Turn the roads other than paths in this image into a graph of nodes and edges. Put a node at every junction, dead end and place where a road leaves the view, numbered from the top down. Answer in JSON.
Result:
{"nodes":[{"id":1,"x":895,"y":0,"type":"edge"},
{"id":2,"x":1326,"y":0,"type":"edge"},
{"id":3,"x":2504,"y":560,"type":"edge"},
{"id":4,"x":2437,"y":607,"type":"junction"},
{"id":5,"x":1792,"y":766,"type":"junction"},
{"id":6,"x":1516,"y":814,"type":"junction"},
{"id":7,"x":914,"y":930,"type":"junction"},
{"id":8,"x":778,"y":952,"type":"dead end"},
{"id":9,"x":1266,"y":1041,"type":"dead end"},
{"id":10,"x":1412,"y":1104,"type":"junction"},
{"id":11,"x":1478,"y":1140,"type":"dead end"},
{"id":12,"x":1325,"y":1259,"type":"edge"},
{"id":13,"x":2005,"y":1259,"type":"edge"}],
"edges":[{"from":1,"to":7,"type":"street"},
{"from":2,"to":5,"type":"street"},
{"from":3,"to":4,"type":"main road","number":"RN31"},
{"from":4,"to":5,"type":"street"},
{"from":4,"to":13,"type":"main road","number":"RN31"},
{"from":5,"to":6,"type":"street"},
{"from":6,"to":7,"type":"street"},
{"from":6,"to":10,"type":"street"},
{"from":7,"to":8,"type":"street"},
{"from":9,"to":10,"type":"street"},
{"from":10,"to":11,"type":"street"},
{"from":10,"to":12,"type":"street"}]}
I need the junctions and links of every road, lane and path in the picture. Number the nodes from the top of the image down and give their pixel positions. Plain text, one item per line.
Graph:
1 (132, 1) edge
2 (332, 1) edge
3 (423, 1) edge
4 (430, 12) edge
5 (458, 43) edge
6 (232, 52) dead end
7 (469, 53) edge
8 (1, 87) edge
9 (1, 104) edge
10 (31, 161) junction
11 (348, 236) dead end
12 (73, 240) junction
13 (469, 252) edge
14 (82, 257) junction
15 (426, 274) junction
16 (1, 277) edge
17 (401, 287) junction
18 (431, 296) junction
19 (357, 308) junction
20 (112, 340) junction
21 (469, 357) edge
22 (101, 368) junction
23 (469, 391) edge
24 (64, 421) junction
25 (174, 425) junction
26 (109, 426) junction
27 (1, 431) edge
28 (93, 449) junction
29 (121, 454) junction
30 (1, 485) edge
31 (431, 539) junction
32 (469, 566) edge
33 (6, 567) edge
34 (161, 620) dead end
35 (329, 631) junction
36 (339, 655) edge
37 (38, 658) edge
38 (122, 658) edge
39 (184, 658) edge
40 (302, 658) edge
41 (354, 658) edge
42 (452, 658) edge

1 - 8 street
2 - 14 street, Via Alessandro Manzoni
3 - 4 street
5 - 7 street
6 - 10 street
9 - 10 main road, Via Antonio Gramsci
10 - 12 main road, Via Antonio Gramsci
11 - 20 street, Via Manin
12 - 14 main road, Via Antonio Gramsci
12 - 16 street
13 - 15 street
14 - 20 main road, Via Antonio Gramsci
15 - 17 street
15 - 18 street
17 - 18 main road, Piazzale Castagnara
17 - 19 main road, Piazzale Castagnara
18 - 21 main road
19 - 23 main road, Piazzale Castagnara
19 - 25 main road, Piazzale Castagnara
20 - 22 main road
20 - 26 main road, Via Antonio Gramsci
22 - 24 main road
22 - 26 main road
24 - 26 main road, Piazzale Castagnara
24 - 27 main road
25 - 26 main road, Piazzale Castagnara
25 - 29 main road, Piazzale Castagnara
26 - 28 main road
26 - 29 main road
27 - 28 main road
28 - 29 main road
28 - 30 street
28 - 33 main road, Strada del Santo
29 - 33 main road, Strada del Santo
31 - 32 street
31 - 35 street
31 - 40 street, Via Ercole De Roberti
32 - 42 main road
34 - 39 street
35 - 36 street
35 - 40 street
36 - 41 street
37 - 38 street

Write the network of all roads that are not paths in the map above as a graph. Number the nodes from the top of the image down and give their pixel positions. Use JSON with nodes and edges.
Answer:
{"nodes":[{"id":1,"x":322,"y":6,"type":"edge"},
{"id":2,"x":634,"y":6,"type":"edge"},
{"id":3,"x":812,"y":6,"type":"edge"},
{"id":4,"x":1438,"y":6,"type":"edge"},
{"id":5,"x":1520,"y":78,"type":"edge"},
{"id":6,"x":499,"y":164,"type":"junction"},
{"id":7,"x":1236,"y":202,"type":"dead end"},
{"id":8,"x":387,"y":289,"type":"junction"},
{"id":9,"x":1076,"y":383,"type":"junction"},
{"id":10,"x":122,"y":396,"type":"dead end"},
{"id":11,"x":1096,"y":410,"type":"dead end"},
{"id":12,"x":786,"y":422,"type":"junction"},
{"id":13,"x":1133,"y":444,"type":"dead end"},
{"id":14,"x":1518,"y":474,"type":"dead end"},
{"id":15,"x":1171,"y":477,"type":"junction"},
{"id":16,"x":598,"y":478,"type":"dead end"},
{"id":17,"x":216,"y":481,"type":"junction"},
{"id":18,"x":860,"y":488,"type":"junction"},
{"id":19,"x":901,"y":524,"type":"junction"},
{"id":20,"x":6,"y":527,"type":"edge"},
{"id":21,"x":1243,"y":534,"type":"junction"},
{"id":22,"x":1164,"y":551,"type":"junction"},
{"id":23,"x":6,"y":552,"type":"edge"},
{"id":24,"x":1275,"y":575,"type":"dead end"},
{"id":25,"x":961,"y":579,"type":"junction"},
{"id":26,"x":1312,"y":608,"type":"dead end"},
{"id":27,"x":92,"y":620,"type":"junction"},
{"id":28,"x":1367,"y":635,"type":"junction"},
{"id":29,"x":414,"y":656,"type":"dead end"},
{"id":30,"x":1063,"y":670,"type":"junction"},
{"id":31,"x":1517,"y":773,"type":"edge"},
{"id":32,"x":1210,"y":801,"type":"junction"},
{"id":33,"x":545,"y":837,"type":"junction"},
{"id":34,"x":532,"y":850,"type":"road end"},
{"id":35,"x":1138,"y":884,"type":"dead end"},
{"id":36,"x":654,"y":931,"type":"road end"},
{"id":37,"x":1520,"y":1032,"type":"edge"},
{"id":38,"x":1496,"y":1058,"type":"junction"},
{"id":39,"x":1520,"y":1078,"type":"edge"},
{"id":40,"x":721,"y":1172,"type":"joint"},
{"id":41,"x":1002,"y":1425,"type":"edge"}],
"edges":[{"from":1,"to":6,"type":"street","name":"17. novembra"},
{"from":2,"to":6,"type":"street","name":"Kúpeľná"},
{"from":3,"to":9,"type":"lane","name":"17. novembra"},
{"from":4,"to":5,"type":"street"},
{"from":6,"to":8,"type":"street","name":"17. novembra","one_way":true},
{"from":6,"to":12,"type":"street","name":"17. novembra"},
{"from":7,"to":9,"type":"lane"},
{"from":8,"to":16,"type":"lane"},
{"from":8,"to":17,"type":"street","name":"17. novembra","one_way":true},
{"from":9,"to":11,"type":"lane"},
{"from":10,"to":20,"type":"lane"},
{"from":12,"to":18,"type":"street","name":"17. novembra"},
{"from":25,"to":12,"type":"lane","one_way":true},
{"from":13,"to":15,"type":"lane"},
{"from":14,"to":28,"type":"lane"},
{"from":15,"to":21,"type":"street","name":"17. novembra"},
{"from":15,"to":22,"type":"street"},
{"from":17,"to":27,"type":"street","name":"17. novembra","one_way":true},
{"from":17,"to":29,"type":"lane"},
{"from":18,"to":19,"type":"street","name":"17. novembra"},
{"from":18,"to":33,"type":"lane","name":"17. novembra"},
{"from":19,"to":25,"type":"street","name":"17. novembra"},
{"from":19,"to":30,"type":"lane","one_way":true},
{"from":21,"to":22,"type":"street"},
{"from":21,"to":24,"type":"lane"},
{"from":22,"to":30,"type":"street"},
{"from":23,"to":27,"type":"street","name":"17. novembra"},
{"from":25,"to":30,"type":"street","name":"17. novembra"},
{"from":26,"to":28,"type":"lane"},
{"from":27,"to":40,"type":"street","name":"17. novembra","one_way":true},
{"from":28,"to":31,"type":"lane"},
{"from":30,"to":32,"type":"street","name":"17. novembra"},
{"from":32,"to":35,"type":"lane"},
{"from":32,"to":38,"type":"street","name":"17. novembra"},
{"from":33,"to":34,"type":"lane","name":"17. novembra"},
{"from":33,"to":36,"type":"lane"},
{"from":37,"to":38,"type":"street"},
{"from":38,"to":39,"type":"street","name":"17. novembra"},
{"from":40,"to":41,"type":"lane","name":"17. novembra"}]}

....................

▶ _Required work_: Please report the number of lines in this material holding the word "paths", and add no other words.

▶ _Written solution_: 2